OFFICIALS in charge of Edinburgh's tram project have been accused of "inflating" the costs of cancellation after it emerged £80 million has been chopped off the latest estimate in the space of two months.
A new report has revealed that Edinburgh City Council would end up paying another 180m to wrap up the scheme if it cannot reach an amicable settlement with its construction consortium.
But it warned against the total 670m cost of cancellation - which would include the Scottish Government's 500m grant - due to the "significant reputational damage" to the city and that it could scare off potential investors.
However, the latest "best-case" estimate for getting the scheme up and running has now soared from 772m in June to more than 1 billion when the costs of repaying a massive loan are taken into account.
Even this would only pay for a drastically-shortened first phase, running from Edinburgh airport to St Andrew Square.
The latest figures mean the fate of the scheme is again hanging in the balance, as opposition councillors opposed to the prospect of hefty loan payments could join forces with the SNP to vote for cancellation next week.
Work is due to restart today in Edinburgh city centre on a project which is already running more than three years behind schedule, with Princes Street due to be closed to traffic early next month for the best part of a year.
Opposition councillors said they would be demanding explanations from officials over the latest report, which admitted it is "not possible" to guarantee a fixed cost for getting the scheme up and running.
With no prospect of extra funding for the tram from the Scottish Government, the council is being asked to endorse plans to fork out 15.3m a year for the next 30 years for the project, taking the overall cost to 1.09 billion.
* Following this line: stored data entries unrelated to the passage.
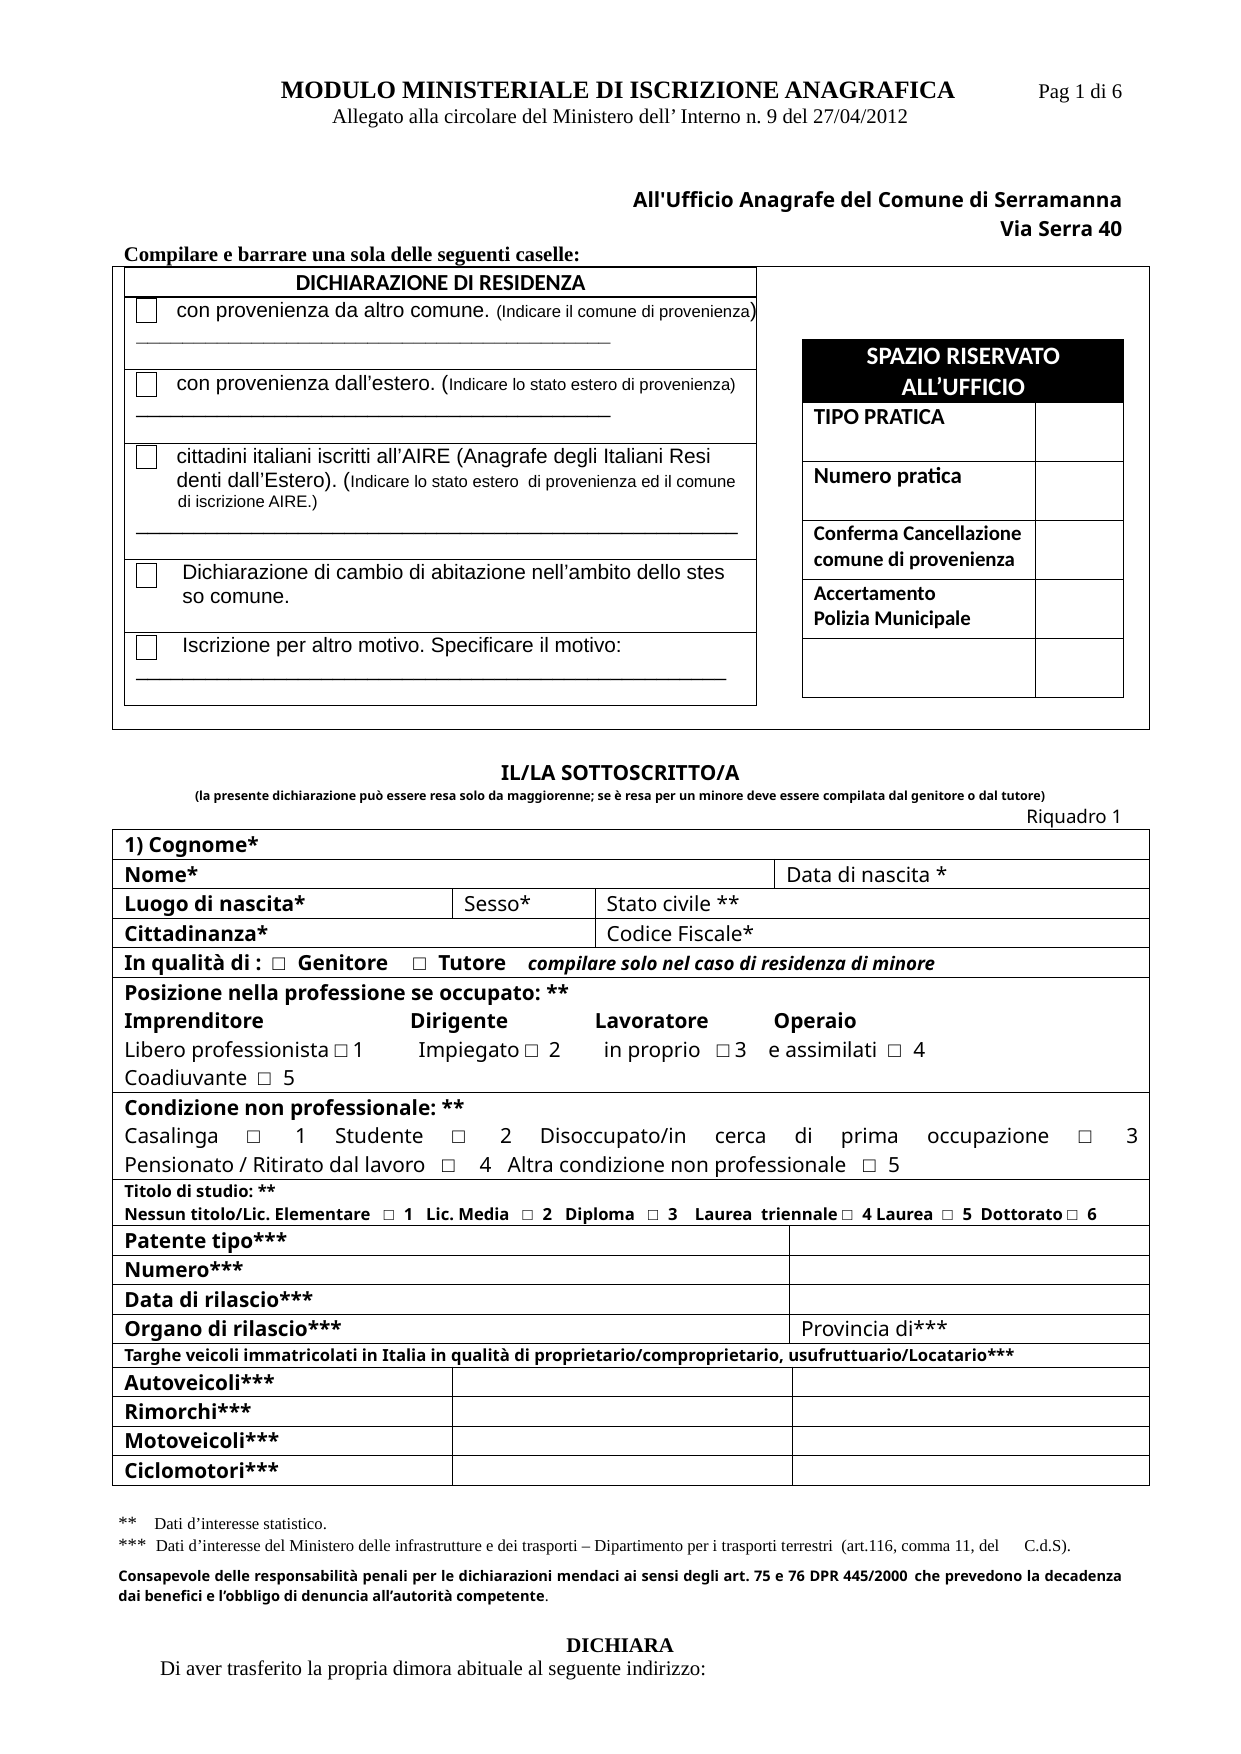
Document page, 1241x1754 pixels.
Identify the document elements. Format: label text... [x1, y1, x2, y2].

table_cell Motoveicoli*** [113, 1427, 452, 1455]
table_cell [790, 1285, 1149, 1313]
table_cell Rimorchi*** [113, 1397, 452, 1426]
table_cell Organo di rilascio*** [113, 1315, 789, 1343]
table_cell [453, 1397, 792, 1426]
text Compilare e barrare una sola delle seguenti caselle: [118, 242, 1122, 266]
text Di aver trasferito la propria dimora abituale al seguente indirizzo: [118, 1657, 1122, 1679]
table_cell Condizione non professionale: ** Casalinga □ 1 Studente □ 2 Disoccupato/in cerca di prima occupazione □ 3 Pensionato / Ritirato dal lavoro □ 4 Altra condizione non professionale □ 5 [113, 1093, 1149, 1178]
table_cell Targhe veicoli immatricolati in Italia in qualità di proprietario/comproprietario, usufruttuario/Locatario*** [113, 1344, 1149, 1367]
text Riquadro 1 [118, 804, 1122, 829]
table_cell [453, 1368, 792, 1396]
table_cell Stato civile ** [596, 889, 1149, 918]
table_cell [793, 1427, 1149, 1455]
table_cell Codice Fiscale* [596, 919, 1149, 947]
table_cell Imprenditore Dirigente Lavoratore Operaio Libero professionista □ 1 Impiegato □ 2 in proprio □ 3 e assimilati □ 4 Coadiuvante □ 5 [113, 1006, 1149, 1092]
table_cell Nessun titolo/Lic. Elementare □ 1 Lic. Media □ 2 Diploma □ 3 Laurea triennale □ 4 Laurea □ 5 Dottorato □ 6 [113, 1202, 1149, 1225]
text (la presente dichiarazione può essere resa solo da maggiorenne; se è resa per un minore deve essere compilata dal genitore o dal tutore) [118, 787, 1122, 804]
table_cell [790, 1226, 1149, 1254]
table_cell [793, 1456, 1149, 1484]
table_cell Nome* [113, 860, 774, 888]
text All'Ufficio Anagrafe del Comune di Serramanna [118, 185, 1122, 214]
table_cell [793, 1397, 1149, 1426]
table_cell [790, 1256, 1149, 1284]
table_cell Numero*** [113, 1256, 789, 1284]
text ** Dati d’interesse statistico. [118, 1512, 1122, 1533]
table_header [113, 267, 1149, 728]
table_cell Autoveicoli*** [113, 1368, 452, 1396]
text IL/LA SOTTOSCRITTO/A [118, 758, 1122, 787]
table_cell Posizione nella professione se occupato: ** [113, 978, 1149, 1006]
text *** Dati d’interesse del Ministero delle infrastrutture e dei trasporti – Dipartimento per i trasporti terrestri (art.116, comma 11, del C.d.S). [118, 1533, 1122, 1555]
table_cell Data di rilascio*** [113, 1285, 789, 1313]
table_cell Data di nascita * [775, 860, 1149, 888]
table_cell In qualità di : □ Genitore □ Tutore compilare solo nel caso di residenza di minore [113, 948, 1149, 977]
table_header 1) Cognome* [113, 830, 1149, 859]
table_cell Titolo di studio: ** [113, 1180, 1149, 1202]
table_cell [453, 1456, 792, 1484]
table_cell [793, 1368, 1149, 1396]
text Consapevole delle responsabilità penali per le dichiarazioni mendaci ai sensi degli art. 75 e 76 DPR 445/2000 che prevedono la decadenza dai benefici e l’obbligo di denuncia all’autorità competente. [118, 1566, 1122, 1605]
table_cell Cittadinanza* [113, 919, 595, 947]
text Via Serra 40 [118, 214, 1122, 242]
table_cell Patente tipo*** [113, 1226, 789, 1254]
text DICHIARA [118, 1634, 1122, 1657]
table_cell Ciclomotori*** [113, 1456, 452, 1484]
table_cell [453, 1427, 792, 1455]
table_cell Luogo di nascita* [113, 889, 452, 918]
table_cell Provincia di*** [790, 1315, 1149, 1343]
table_cell Sesso* [453, 889, 595, 918]
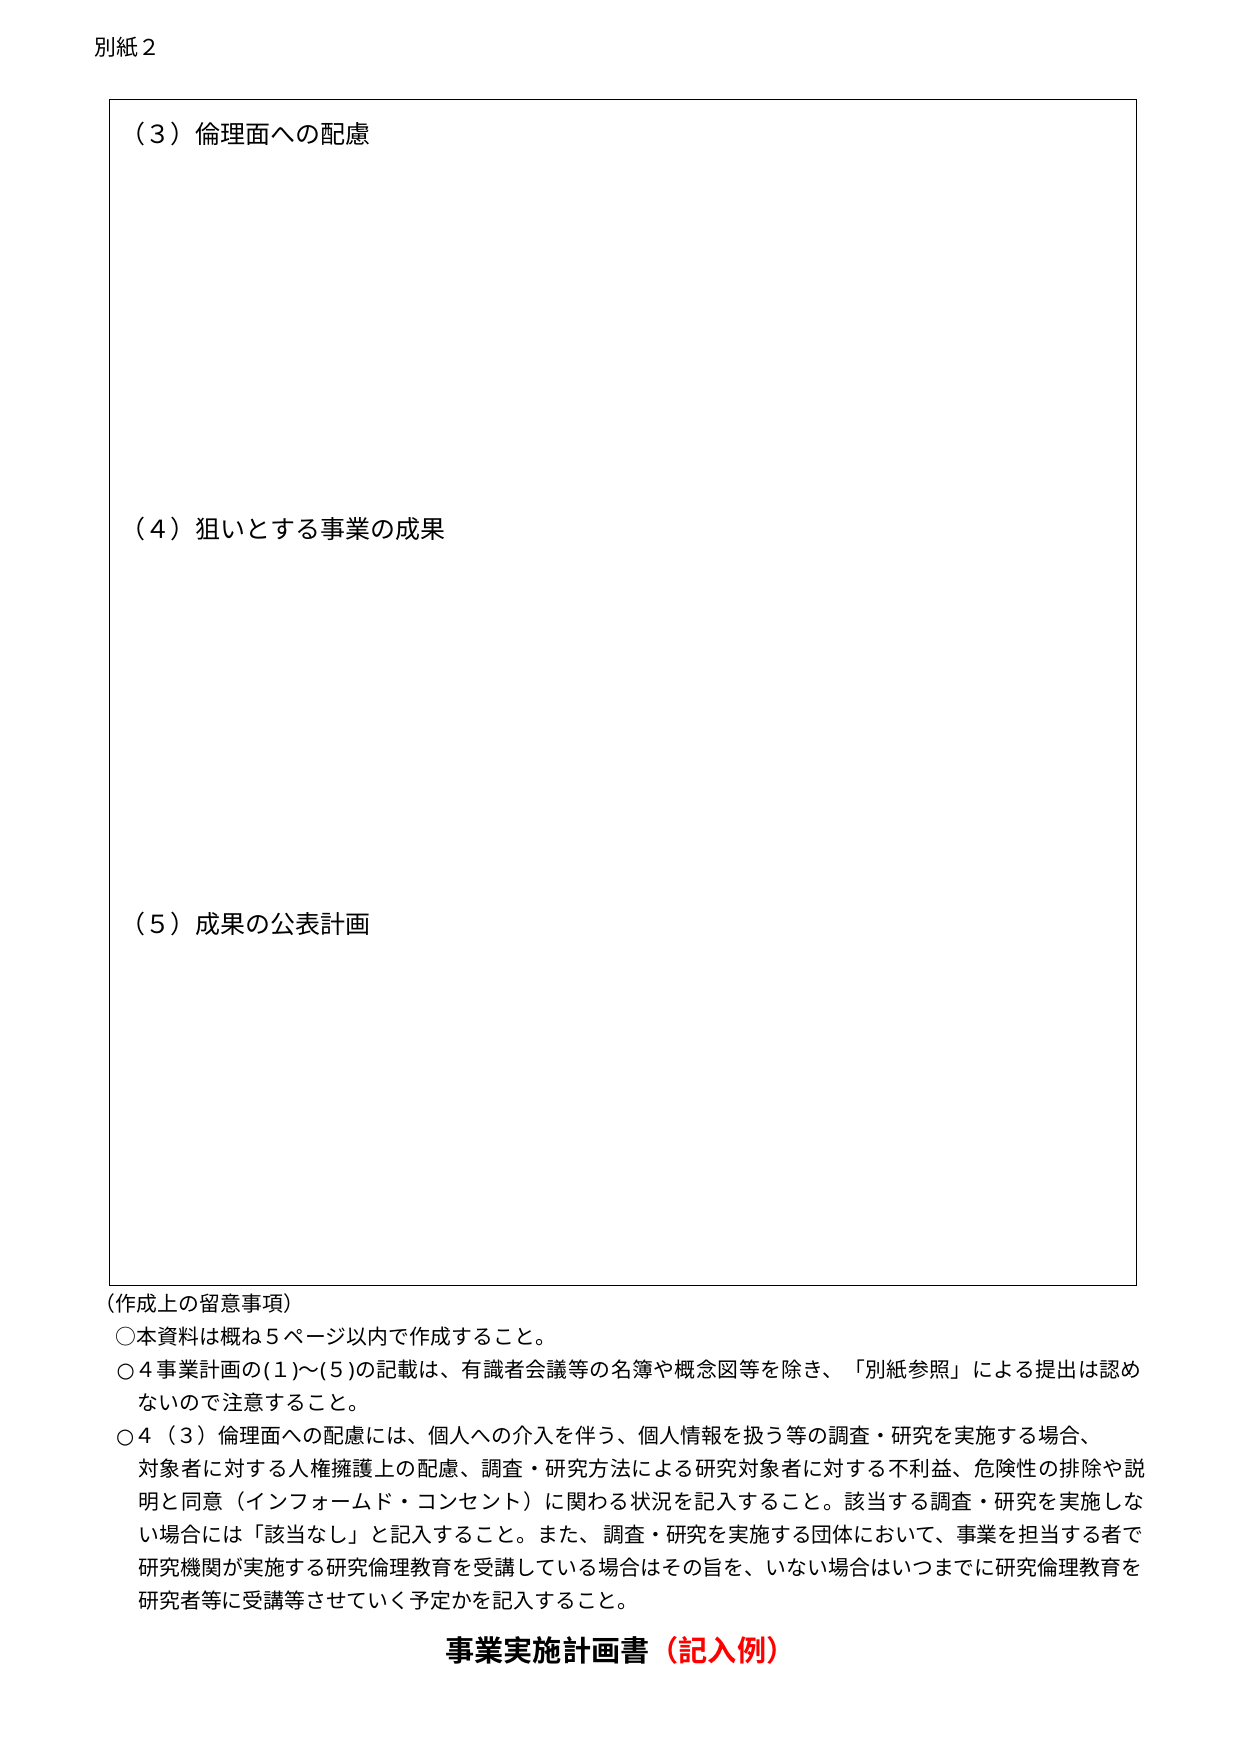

But in his report, director of city development Dave Anderson said the council would face one-off costs of 180m in the first year after cancellation.
The council has only previously budgeted 545m for the tram project, with 500m coming from the Scottish Government, almost all which has been spent. In his report Mr Anderson said there had been an 80m reduction in the costs of cancellation after each of the consortium members prepared "sealed-envelope" estimates of their costs from "walking away" from the contract if the council was unable to put a funding package together.
He added: "It should be noted this (new figure) is currently not legally binding. It is only available if the council is unable to approve funding to complete to St Andrew Square."
Gordon Mackenzie, the council's transport leader, said: "It is important we get a clear decision from the council to provide certainty for residents, businesses and to fulfil our contractual obligations.The current council has a strong record of balancing the budget while improving services and I am confident that will continue."
However SNP councillor Steve Cardownie, the deputy council leader, said: "It would appear that these figures for cancelling the project have been inflated. If we had known what we do now two months ago it begs the question of what the vote would have been at the time.
"It hardly gives us any confidence in any of the other figures we are now being presented with. We must ensure they are cast-iron before any other decisions are made."
Labour group leader Andrew Burns said: "We are opposed to the prospect of the council paying for the tram for the next 30 years. The council should not be pressing ahead with something it clearly cannot afford."